A co-worker created large, plywood targets of varying configurations: black and white crosses, X’s, circles, targets, and checker boards. We tested them all, and determined the checker board to show up best after processing the intensity of the returns from a dry dock scan. For the next 12 months, we hiked dozens of these 60 centimeter square plywood nightmares all over the Olympic Peninsula for every scan, placing them at the edge of 100 meter cliffs, then hiking to the bottom to be sure we had even spacing at all elevations. After placing each target (using levels and sledges), we took multiple GPS points of its center to compare with spatial data obtained LiDAR. We collected so much data, other research groups were worried about our sanity.

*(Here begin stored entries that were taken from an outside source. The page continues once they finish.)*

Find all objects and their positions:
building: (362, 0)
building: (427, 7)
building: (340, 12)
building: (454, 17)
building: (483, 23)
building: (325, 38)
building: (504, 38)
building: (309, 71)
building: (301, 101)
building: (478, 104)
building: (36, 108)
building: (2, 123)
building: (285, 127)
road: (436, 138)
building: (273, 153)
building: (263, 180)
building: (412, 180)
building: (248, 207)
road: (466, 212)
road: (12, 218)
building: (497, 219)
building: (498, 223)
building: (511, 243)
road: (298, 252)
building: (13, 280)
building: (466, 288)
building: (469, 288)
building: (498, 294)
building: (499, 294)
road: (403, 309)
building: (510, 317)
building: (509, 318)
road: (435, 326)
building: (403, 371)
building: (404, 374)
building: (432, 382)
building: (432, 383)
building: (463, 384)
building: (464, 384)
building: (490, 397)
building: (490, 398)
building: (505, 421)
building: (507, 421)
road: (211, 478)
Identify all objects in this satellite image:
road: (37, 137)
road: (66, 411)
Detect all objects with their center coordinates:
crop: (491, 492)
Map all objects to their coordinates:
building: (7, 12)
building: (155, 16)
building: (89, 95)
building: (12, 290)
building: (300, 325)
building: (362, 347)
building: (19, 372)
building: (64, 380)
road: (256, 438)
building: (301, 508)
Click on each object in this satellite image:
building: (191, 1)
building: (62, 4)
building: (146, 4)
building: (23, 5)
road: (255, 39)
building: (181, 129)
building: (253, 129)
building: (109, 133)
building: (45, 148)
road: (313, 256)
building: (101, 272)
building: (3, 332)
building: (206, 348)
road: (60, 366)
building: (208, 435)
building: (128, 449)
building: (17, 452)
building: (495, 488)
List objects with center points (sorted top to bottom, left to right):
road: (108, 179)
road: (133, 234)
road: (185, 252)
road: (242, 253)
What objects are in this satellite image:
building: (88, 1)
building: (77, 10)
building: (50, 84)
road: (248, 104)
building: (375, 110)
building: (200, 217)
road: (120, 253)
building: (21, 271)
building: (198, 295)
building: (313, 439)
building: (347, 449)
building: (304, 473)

Then, we finally sat down to look for these targets in the miles and miles of bluff and beach topography collected. Perhaps you already know what’s coming? The targets were completely impossible to find; generously, we could see about one of every ten targets placed. Imagine our devastation (or that of the co-worker who had done most of the hiking and target building).

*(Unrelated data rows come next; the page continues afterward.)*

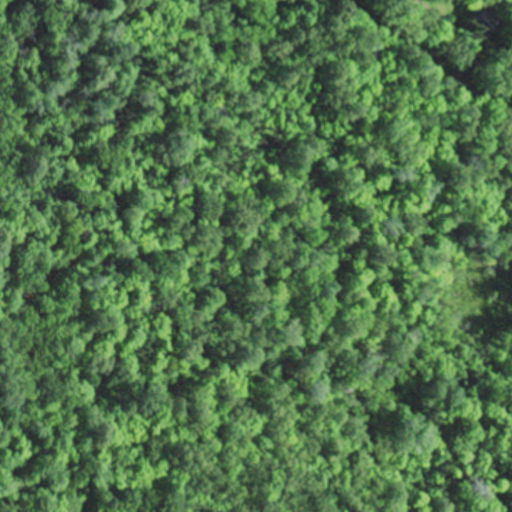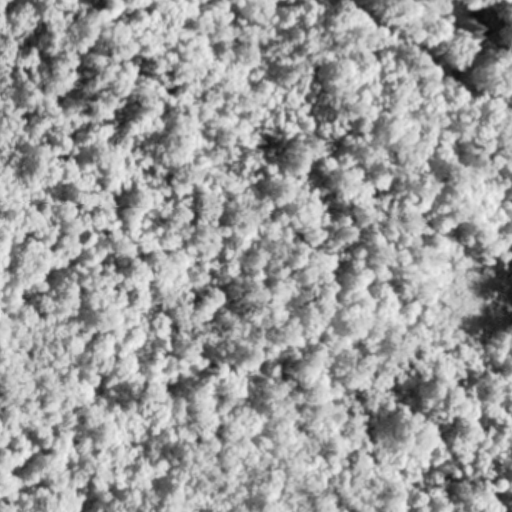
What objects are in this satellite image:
road: (435, 53)
road: (464, 103)
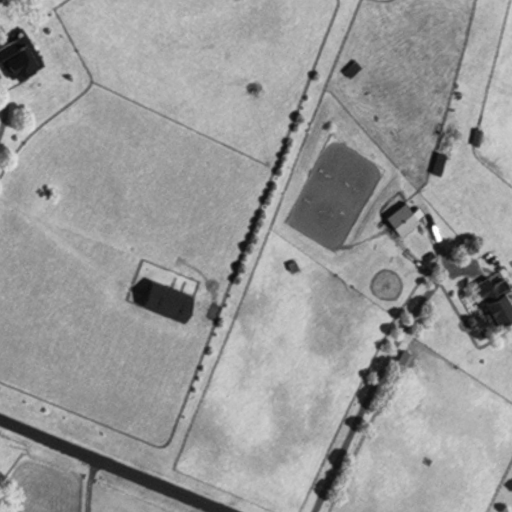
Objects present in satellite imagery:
building: (31, 56)
road: (9, 125)
building: (412, 218)
building: (179, 300)
building: (503, 303)
road: (383, 378)
road: (107, 466)
road: (97, 487)
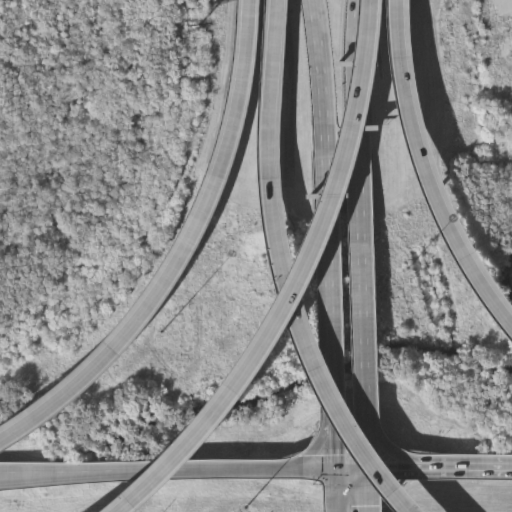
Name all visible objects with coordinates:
road: (360, 73)
road: (323, 74)
road: (428, 173)
road: (177, 248)
road: (331, 253)
road: (286, 273)
road: (295, 282)
road: (369, 307)
road: (334, 413)
road: (429, 458)
road: (423, 466)
traffic signals: (335, 467)
traffic signals: (370, 467)
road: (238, 468)
road: (70, 469)
road: (70, 475)
road: (335, 489)
road: (370, 489)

So the spatial question is rather basic: where are my targets?

I hope to answer the question with a few different LiDAR data sets currently at my disposal. The first is a full LiDAR scan of Wing Point on Bainbridge Island, WA. It’s one of the smaller scans, covering only a few miles of shoreline. Deeper water near the shoreline allowed the boat to come closer to shore, and the data density is expected to be high. We hope to find a few targets, and have GPS data corresponding to their locations. Currently, the file is about 5 times the size recommended by Arc for processing in ArcMap. On first attempts, it will not open in the program. While dividing the file would be easy with the proprietary software used with the LiDAR, I’d like to figure out how to do that with our tools. This will be one of the first mountains to climb.

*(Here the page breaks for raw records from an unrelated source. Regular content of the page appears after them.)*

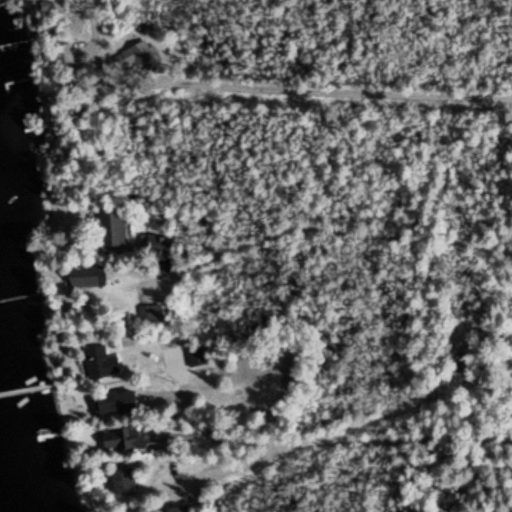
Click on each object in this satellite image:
building: (53, 7)
road: (94, 45)
road: (315, 92)
road: (330, 233)
building: (92, 276)
building: (197, 357)
building: (105, 366)
building: (125, 402)
building: (130, 439)
road: (362, 440)
building: (129, 480)
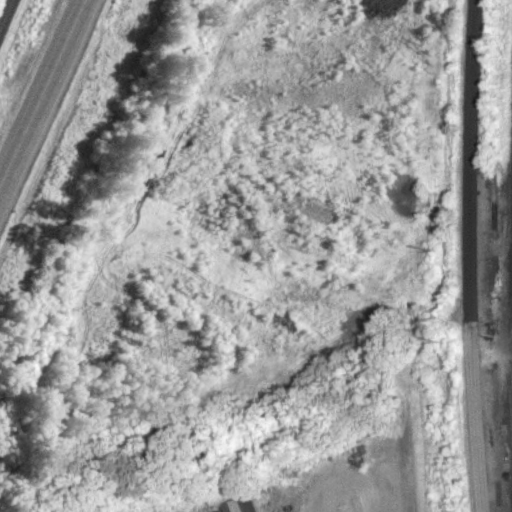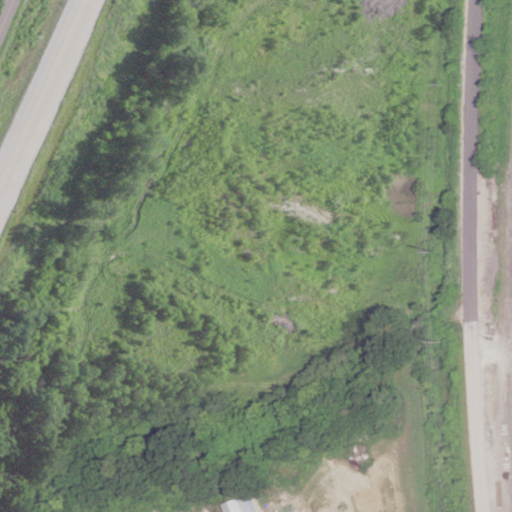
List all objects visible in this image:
road: (7, 17)
road: (42, 90)
road: (468, 256)
railway: (510, 410)
railway: (39, 505)
building: (242, 505)
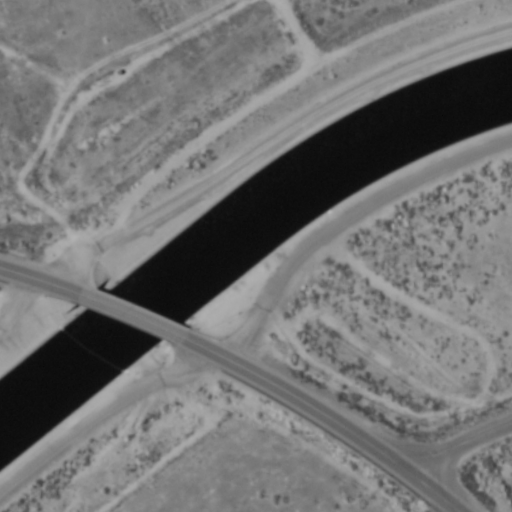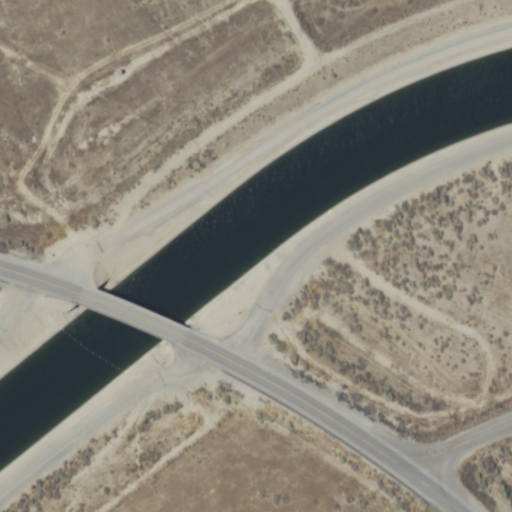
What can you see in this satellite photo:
road: (243, 157)
road: (43, 280)
road: (256, 313)
road: (132, 314)
road: (321, 415)
road: (459, 446)
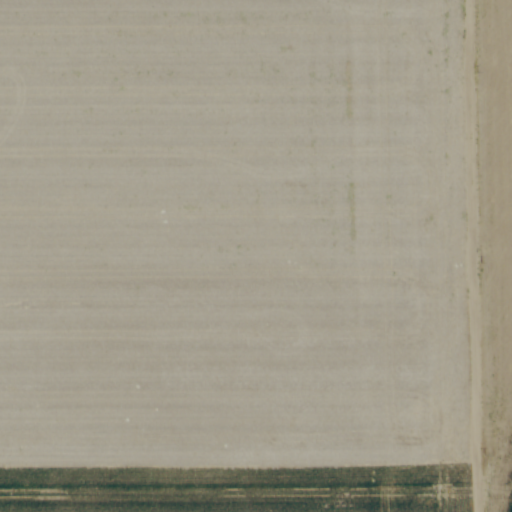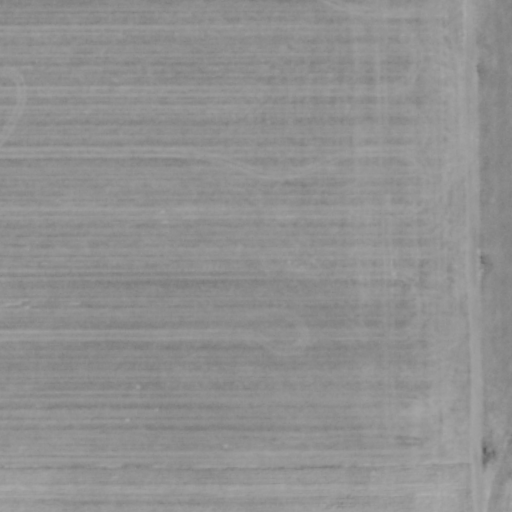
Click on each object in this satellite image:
crop: (255, 256)
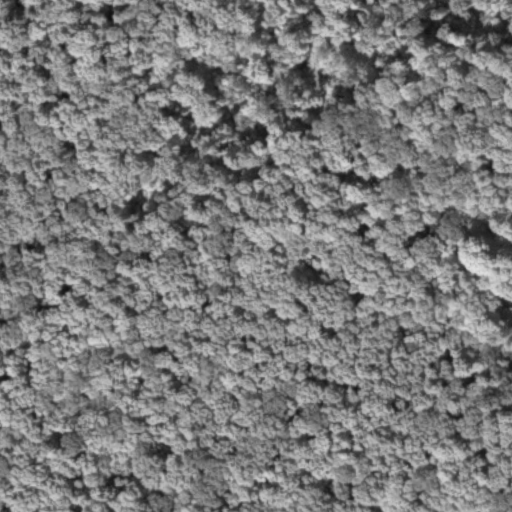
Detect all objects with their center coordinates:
river: (4, 8)
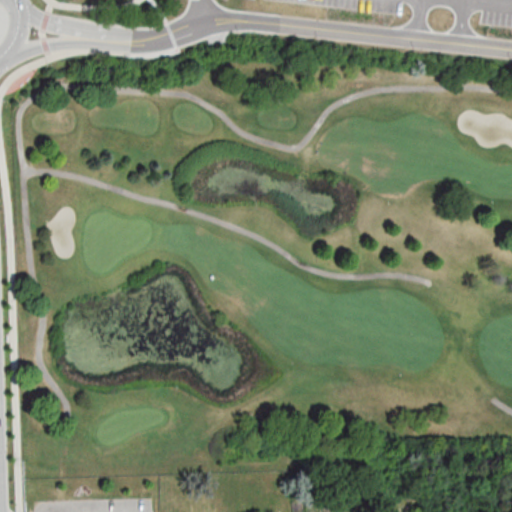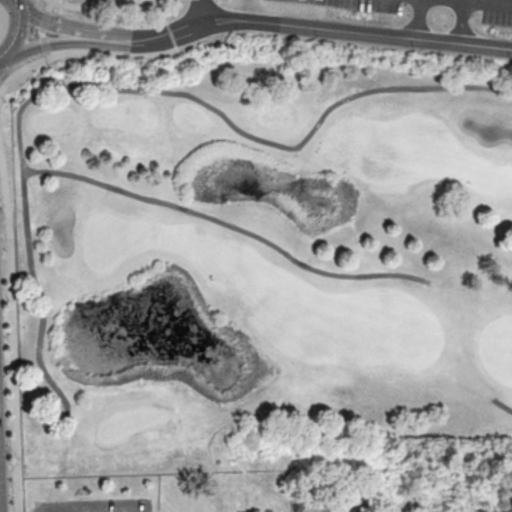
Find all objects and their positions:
road: (468, 1)
road: (476, 3)
road: (91, 6)
parking lot: (429, 9)
road: (158, 10)
road: (242, 10)
road: (18, 23)
road: (42, 28)
road: (77, 28)
road: (352, 32)
road: (177, 34)
road: (170, 35)
park: (251, 36)
road: (77, 47)
road: (6, 55)
road: (119, 90)
road: (7, 206)
road: (229, 226)
park: (264, 270)
road: (502, 407)
park: (284, 491)
parking lot: (96, 506)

The second data set is a more recent target test scan. Since my departure and determining the frustrating reality of the plywood targets, the group has found some retired Department of Transportation (DOT) signs. They have used gorilla tape and spray paint to create target patterns, similar to the test done with the original batch. I’ve been given one line of a scan of these new target hopefuls. My goal here is to ascertain the abilities of ArcMap for processing target data and aligning it with GPS points, without the added trials of trying to find the darn targets. Of course, I’m already hitting blocks with this process, as well. Primarily, finding the targets requires intensity analysis. Intensities should be included in the .LAS file I’m opening in ArcMap, but they are not currently revealing themselves. My expectation is that this is related to my inexperience with LiDAR in ArcMap, but that remains to be seen.

Writing this post, I’m realizing that my link to spatial statistics currently seems far in the future. Just viewing the data is going to be a challenge, since the whole process is so new to me. The processing will hopefully result in an error analysis of the resulting target positions, when compared to the confidence of ground collected points. Furthermore, the Wing Point data was taken for FEMA flood control maps, and that sort of hazard map could be constructed once rasters or DEMs are created.

A large part of me is horrified by how much I’ve taken on, deciding to figure out how to use ArcMap for LiDAR processing when my experience with the program is already rather primitive. However, I’m excited to be learning something helpful and somewhat innovative, not to mention helpful to the group for whom I spent so many hours placing targets.